Required work: Which lines below hold the word "made"? Copy all of them.

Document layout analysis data
--- START ---

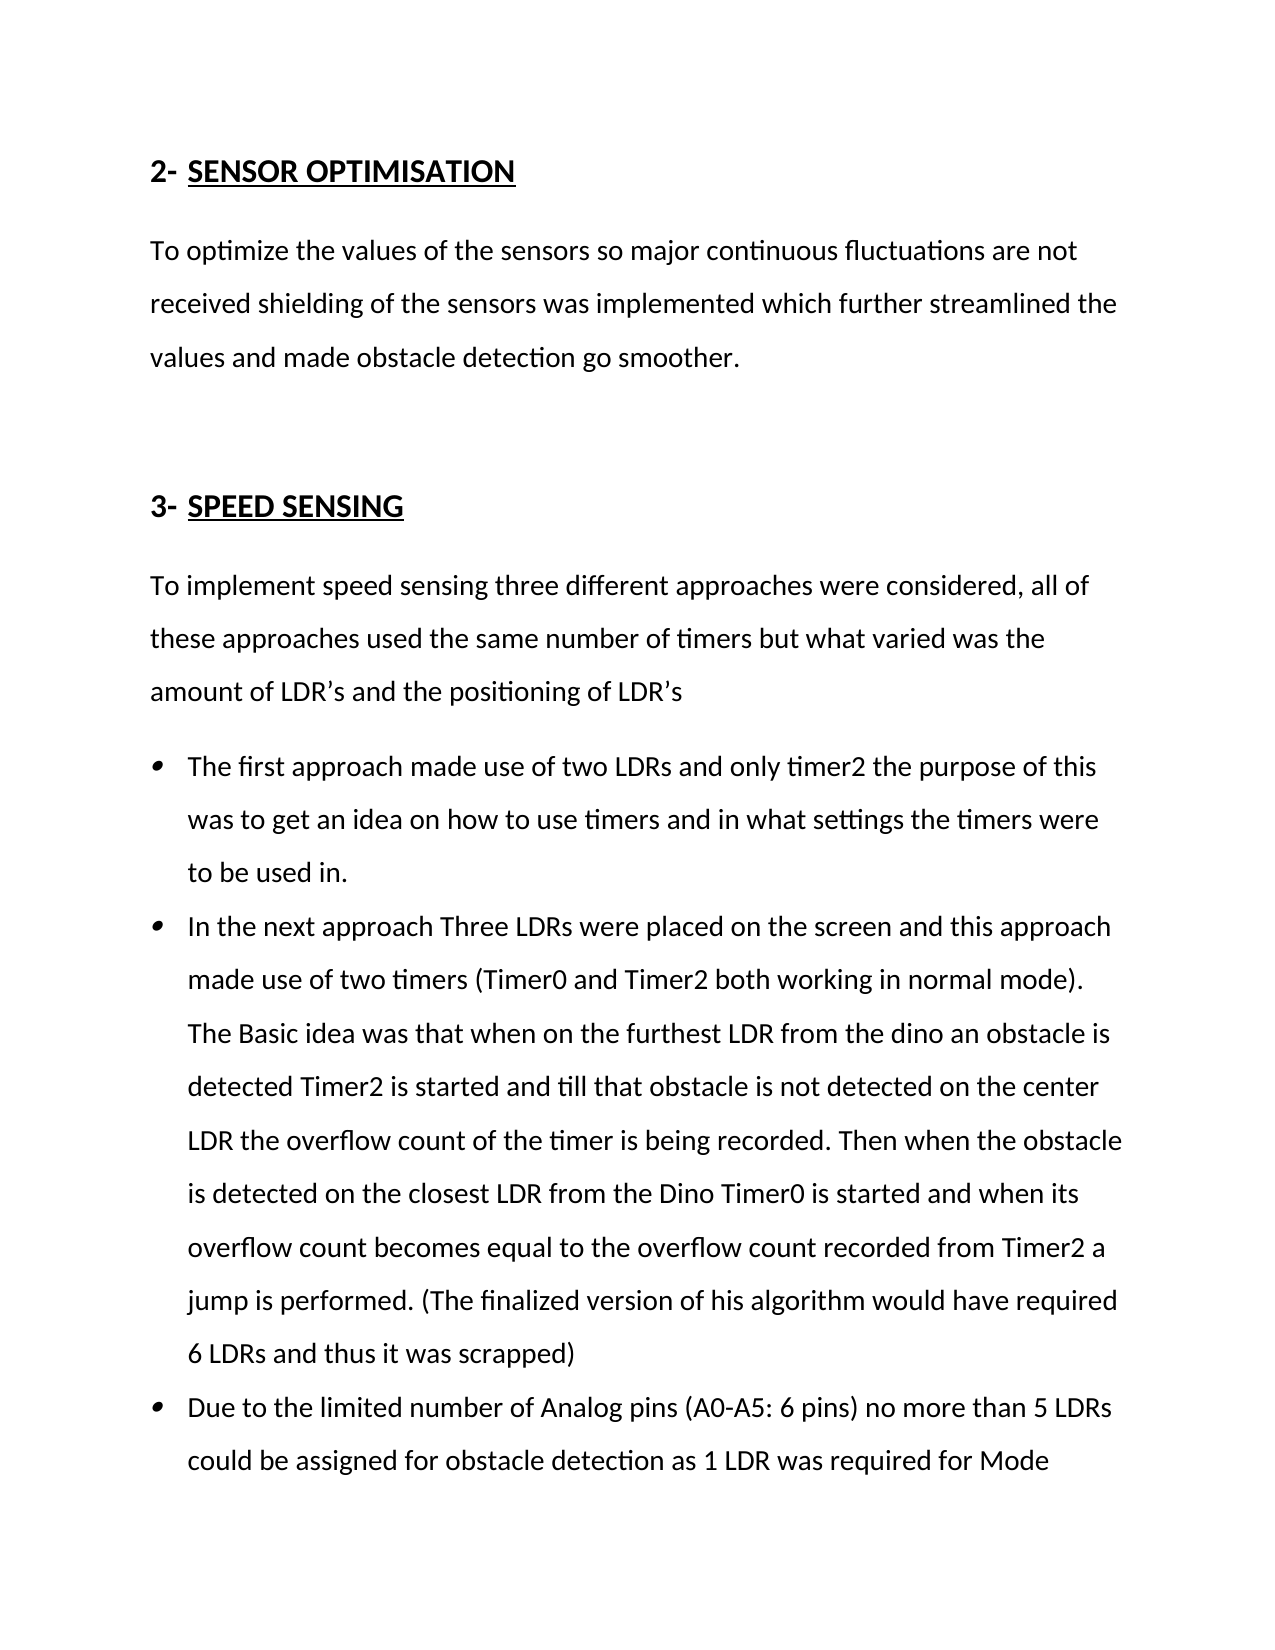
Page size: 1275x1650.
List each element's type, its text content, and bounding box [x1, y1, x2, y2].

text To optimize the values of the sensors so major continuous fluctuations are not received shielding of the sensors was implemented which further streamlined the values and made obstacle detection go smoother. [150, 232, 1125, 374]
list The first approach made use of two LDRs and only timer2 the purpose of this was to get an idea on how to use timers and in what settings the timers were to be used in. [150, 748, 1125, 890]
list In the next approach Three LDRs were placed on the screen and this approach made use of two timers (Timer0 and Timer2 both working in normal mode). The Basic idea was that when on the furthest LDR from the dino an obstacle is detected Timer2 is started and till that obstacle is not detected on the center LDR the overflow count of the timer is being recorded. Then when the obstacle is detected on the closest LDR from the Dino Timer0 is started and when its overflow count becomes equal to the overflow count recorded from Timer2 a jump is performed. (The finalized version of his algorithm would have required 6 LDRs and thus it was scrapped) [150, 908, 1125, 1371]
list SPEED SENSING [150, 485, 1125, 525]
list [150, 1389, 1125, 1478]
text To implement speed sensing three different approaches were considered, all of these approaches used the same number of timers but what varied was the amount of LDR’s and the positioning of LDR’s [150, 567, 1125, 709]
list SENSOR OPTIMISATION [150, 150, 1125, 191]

--- END ---

Response to the task:
text To optimize the values of the sensors so major continuous fluctuations are not received shielding of the sensors was implemented which further streamlined the values and made obstacle detection go smoother. [150, 232, 1125, 374]
list The first approach made use of two LDRs and only timer2 the purpose of this was to get an idea on how to use timers and in what settings the timers were to be used in. [150, 748, 1125, 890]
list In the next approach Three LDRs were placed on the screen and this approach made use of two timers (Timer0 and Timer2 both working in normal mode). The Basic idea was that when on the furthest LDR from the dino an obstacle is detected Timer2 is started and till that obstacle is not detected on the center LDR the overflow count of the timer is being recorded. Then when the obstacle is detected on the closest LDR from the Dino Timer0 is started and when its overflow count becomes equal to the overflow count recorded from Timer2 a jump is performed. (The finalized version of his algorithm would have required 6 LDRs and thus it was scrapped) [150, 908, 1125, 1371]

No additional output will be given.